Yevhen Synelnykov focused on the issue of a child's participation in resolving a conflict in which he or she is involved. The speaker noted that international law and national legislation enshrine the right of a child to express his or her opinion and to be heard. ‘The body that resolves a dispute concerning a child must create appropriate conditions for the child to speak out and have his or her voice heard,’ the judge said.

He also noted that the child's best interests lie in maintaining his or her relationship with both parents, and in the event of a parental divorce, in creating conditions under which they can act together in raising the child and make joint decisions, taking into account the risks, needs and desires of the child. The assistance of a competent mediator in these matters can be significant, making it possible to significantly facilitate the conflict resolution process and build a path to a solution that takes into account the best interests of the child.

The judge noted that the Civil Cassation Court of the Supreme Court considers most disputes in written proceedings. However, in cases involving children, the panel of judges, in particular, appoints open hearings with the summoning of participants in order to find out the opinions of the child welfare authority and parents, and also holds hearings with the participation of children, where their opinions were heard.  

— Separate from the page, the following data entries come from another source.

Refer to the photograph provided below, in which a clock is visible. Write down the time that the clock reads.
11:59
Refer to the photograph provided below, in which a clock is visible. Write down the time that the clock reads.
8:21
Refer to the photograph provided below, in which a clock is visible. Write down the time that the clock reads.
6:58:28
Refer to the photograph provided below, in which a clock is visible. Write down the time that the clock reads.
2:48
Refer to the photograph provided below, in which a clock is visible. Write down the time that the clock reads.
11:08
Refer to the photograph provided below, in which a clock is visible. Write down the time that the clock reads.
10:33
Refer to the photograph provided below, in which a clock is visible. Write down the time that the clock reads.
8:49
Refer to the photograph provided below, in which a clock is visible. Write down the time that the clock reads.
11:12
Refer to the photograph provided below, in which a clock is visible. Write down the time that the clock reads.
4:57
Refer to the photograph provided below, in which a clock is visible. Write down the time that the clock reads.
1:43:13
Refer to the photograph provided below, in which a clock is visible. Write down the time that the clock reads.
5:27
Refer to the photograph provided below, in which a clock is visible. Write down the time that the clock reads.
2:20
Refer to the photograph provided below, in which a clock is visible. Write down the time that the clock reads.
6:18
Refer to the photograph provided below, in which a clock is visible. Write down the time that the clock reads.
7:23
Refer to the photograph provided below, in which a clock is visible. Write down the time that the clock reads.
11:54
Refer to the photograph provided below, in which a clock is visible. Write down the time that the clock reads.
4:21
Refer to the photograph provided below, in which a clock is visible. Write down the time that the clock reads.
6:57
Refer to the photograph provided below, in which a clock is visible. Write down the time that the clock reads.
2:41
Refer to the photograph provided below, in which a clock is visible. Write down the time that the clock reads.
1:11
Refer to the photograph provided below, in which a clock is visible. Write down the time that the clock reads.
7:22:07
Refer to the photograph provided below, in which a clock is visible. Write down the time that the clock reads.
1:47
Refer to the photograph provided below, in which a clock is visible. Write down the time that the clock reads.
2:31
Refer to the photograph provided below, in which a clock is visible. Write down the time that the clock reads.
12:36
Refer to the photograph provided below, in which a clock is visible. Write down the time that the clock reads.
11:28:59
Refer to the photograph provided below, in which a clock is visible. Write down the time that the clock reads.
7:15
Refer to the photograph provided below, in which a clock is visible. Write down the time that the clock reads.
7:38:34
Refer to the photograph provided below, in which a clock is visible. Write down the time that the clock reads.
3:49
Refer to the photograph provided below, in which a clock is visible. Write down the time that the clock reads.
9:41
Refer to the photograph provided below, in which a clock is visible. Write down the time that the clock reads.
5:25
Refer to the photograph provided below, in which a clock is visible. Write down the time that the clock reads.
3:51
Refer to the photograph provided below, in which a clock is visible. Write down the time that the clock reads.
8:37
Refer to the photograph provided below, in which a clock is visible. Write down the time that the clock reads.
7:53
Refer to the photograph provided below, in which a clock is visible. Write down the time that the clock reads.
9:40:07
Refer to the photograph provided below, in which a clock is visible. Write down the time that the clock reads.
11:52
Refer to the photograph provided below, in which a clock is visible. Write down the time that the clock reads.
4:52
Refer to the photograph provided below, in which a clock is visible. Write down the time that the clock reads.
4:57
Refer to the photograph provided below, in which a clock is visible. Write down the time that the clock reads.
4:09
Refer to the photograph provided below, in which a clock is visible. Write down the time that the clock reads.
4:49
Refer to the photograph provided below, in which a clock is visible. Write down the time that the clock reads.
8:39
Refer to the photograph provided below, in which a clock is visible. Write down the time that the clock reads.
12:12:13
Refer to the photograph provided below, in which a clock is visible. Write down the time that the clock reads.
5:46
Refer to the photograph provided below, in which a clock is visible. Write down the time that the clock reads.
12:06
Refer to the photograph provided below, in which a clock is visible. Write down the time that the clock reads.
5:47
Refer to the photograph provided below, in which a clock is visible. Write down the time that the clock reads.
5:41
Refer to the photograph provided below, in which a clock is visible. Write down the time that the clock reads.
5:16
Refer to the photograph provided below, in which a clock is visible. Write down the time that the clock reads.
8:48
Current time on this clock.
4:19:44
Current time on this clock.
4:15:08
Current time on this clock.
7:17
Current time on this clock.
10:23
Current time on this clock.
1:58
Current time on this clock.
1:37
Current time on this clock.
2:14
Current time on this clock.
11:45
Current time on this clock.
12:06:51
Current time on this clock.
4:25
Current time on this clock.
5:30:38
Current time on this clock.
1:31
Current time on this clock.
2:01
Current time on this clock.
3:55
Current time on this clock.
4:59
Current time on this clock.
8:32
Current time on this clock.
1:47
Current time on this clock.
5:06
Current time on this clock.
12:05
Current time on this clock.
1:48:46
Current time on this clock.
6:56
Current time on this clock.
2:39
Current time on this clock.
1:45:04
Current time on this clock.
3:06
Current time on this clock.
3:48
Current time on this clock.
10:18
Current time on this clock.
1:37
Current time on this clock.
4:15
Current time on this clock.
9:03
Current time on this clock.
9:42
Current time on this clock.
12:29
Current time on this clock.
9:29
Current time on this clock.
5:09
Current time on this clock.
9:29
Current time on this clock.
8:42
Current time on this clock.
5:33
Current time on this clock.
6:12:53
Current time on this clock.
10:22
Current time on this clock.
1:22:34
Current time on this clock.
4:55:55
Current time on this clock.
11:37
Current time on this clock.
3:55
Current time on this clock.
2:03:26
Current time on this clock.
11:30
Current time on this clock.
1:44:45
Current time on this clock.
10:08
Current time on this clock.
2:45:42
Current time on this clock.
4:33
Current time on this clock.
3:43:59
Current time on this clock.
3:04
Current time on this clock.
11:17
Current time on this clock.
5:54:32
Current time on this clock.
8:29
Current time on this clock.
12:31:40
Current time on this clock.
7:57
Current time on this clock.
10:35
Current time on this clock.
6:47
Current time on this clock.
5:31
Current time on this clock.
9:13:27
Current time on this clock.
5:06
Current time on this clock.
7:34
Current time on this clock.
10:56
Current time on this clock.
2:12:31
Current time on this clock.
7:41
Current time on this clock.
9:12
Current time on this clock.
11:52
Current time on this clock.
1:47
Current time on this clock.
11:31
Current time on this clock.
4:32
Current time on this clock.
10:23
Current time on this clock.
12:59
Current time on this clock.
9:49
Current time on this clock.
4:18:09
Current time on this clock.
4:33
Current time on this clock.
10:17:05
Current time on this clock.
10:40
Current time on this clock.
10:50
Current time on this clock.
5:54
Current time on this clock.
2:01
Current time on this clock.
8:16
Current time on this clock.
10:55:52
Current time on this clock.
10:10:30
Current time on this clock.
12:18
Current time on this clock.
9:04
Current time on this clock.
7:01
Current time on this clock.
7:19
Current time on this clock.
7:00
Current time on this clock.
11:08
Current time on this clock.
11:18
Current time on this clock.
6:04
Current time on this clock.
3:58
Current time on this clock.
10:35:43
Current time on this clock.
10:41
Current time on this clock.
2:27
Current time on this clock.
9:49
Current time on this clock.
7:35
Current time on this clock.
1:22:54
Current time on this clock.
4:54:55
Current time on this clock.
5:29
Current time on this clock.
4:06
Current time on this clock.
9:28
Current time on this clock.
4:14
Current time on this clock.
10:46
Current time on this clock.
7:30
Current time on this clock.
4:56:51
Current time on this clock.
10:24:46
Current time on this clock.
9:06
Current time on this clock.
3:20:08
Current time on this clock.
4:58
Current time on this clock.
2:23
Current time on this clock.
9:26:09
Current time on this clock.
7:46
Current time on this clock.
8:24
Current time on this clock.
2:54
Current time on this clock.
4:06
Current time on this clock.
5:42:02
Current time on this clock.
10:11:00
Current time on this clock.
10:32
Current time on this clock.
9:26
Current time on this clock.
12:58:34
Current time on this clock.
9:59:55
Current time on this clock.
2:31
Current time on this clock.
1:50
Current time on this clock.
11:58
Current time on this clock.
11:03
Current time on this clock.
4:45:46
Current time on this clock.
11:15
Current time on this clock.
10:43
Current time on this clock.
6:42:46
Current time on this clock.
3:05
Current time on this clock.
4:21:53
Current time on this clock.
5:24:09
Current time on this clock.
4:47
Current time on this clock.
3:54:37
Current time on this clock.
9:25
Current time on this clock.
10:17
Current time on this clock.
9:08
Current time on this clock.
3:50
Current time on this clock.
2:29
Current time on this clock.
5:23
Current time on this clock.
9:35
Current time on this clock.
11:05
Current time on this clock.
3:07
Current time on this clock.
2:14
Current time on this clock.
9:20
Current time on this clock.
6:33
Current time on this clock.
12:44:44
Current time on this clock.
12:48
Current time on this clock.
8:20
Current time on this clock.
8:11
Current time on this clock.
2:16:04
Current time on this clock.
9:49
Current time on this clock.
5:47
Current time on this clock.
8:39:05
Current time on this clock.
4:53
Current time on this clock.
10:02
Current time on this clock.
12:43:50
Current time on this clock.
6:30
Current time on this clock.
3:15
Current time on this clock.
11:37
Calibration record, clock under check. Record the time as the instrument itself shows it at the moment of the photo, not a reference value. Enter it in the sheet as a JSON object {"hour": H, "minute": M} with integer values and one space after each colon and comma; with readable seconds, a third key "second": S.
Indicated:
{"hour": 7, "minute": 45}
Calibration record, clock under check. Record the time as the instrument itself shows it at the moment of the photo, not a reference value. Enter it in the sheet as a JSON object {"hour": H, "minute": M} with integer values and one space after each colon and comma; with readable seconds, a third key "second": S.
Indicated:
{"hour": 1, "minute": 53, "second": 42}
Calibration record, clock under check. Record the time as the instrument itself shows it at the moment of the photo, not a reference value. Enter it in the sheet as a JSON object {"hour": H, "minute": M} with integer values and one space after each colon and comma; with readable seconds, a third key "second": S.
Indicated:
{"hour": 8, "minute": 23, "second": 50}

The speaker said that in the rulings on the assignment of cases concerning a child to the panel of judges of the Civil Cassation Court of the Supreme Court, it is noted that, according to the procedural law, the parties may reconcile at any stage of the process, in particular, through mediation. He also drew attention to the fact that in April last year, the CivCC of the Supreme Court issued a separate ruling in which it drew the attention of the National Social Service to systemic problems associated with the passive behaviour of guardianship and custody authorities in disputes between divorced parents over physical custody (parental time) of small children. This ruling, in particular, states that the guardianship and custody authority did not take practical measures to amicably resolve the conflict between family members, did not propose mediation with the participation of parents, did not take actions to engage specialists to resolve the conflict between the child's parents, etc. (separate ruling of the CivCC of the Supreme Court of 10 April 2024 in case No. 761/37027/20).

The speaker reminded that in Ukraine, at the initiative of the CivCC of the Supreme Court and the Inter-Agency Coordination Council on Juvenile Justice, with the support of the United Nations Children's Fund (UNICEF) in Ukraine and the NGO ‘Volunteer’, a pilot project is being implemented to specialise judges in family (including children's) cases. As of today, 10 regions have identified courts, with their consent, where such specialisation is being introduced. In particular, in the Darnytsia District Court of Kyiv, the meeting of judges identified three judges with the relevant specialisation. Yevhen Synelnykov suggested that such specialisation should also be developed in the legal community, among mediators and psychologists, etc. Today, the idea of engaging all specialists involved in resolving family disputes in interdisciplinary cooperation is being implemented, with relevant training being conducted and communication taking place between judges, lawyers, children's affairs agencies, and psychologists. Certain projects have already been implemented to involve a child psychologist in criminal proceedings, and work is underway to involve a psychologist in civil proceedings.     

In addition, the speaker noted that in family disputes, it is not easy for a mediator to find out the child's opinion, and there is an important issue of trust. At the same time, the procedural law does not define the procedure for obtaining such an opinion. Therefore, Yevhen Synelnykov proposed to consider regulating such a procedure in a statutory document, establishing certain rules according to which the mediator and the court should contact and work with the child.  

The event was organised by the Association of Family Mediators of Ukraine in cooperation with the National School of Judges of Ukraine.